Apr 022011

Wine making has been an integral part of human civilization. Archaeological findings at Neolithic sites in Georgia assert the presence of wine as long back as in 6000 BC. Wines are used complementary to meals, during celebrations, in cooking, and during religious occasions too. Wines are classified on the basis of the method of manufacturing, quality of grapes used, taste, vintage, and wine style.

Methods involved in wine making may vary from country to country. Most wine manufacturers follow traditional methods of wine production and strictly adhere to them. Color of red wine is not a result of fermented grape juice, but due to color of grape-skin that is allowed to be present with the juice during fermentation. Only juice of grapes is used to make White wine and can thus be made from grapes of any color.
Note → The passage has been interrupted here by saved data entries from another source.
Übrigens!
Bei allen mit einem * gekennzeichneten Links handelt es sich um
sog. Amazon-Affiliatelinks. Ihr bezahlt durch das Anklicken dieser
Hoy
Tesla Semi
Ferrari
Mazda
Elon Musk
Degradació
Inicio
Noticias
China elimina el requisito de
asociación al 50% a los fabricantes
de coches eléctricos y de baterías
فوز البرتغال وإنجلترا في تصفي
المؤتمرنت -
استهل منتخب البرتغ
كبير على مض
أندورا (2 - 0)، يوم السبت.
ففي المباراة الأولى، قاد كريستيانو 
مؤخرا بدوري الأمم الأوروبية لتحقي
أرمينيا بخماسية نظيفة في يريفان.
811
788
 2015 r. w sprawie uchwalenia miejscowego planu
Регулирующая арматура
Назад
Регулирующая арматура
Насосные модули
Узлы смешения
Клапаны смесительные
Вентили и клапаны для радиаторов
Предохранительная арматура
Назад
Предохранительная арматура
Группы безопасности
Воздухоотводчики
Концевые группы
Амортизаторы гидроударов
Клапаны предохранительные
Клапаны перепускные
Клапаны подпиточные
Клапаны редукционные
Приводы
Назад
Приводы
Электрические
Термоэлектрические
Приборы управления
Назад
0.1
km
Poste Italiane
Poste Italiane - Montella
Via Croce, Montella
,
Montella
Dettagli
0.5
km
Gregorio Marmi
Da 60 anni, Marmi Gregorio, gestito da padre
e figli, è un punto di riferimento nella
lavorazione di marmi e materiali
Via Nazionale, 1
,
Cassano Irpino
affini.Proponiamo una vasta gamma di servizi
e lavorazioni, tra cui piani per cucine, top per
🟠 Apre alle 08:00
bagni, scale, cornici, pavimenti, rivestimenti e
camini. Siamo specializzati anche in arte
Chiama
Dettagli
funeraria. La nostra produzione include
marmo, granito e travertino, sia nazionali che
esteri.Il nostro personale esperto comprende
Sparkling wine usually goes through a two-step fermentation process. It is first allowed to ferment in open and later in a sealed container. Carbon dioxide gets trapped in this sealed container, giving it a sparkle and a slight bubbliness.

Quality of wine reflects its rarity, effort that went into making it, and price it can fetch. This is also a reason why many people ‘invest’ in wines. The taste of a wine is based on the aroma and sweetness of the wine. A ‘dry’ wine would be lacking in sugar content and a ‘fruity’ wine will have a unique aroma that could be compared to that of a particular fruit. Vintage of a wine refers to the year the grape used in making it were harvested. Many a wine improves in taste as time passes. As per US standards, only 5% portion of the wine can be of a different year than the one claimed on the label.

Style of a wine refers to how it is preferred and termed in various parts of the world. Wine is not only made from grapes, but also from plum, blackcurrant and starch based grains such as barley and rice. Non-grape wines are thus called fruit or country wines.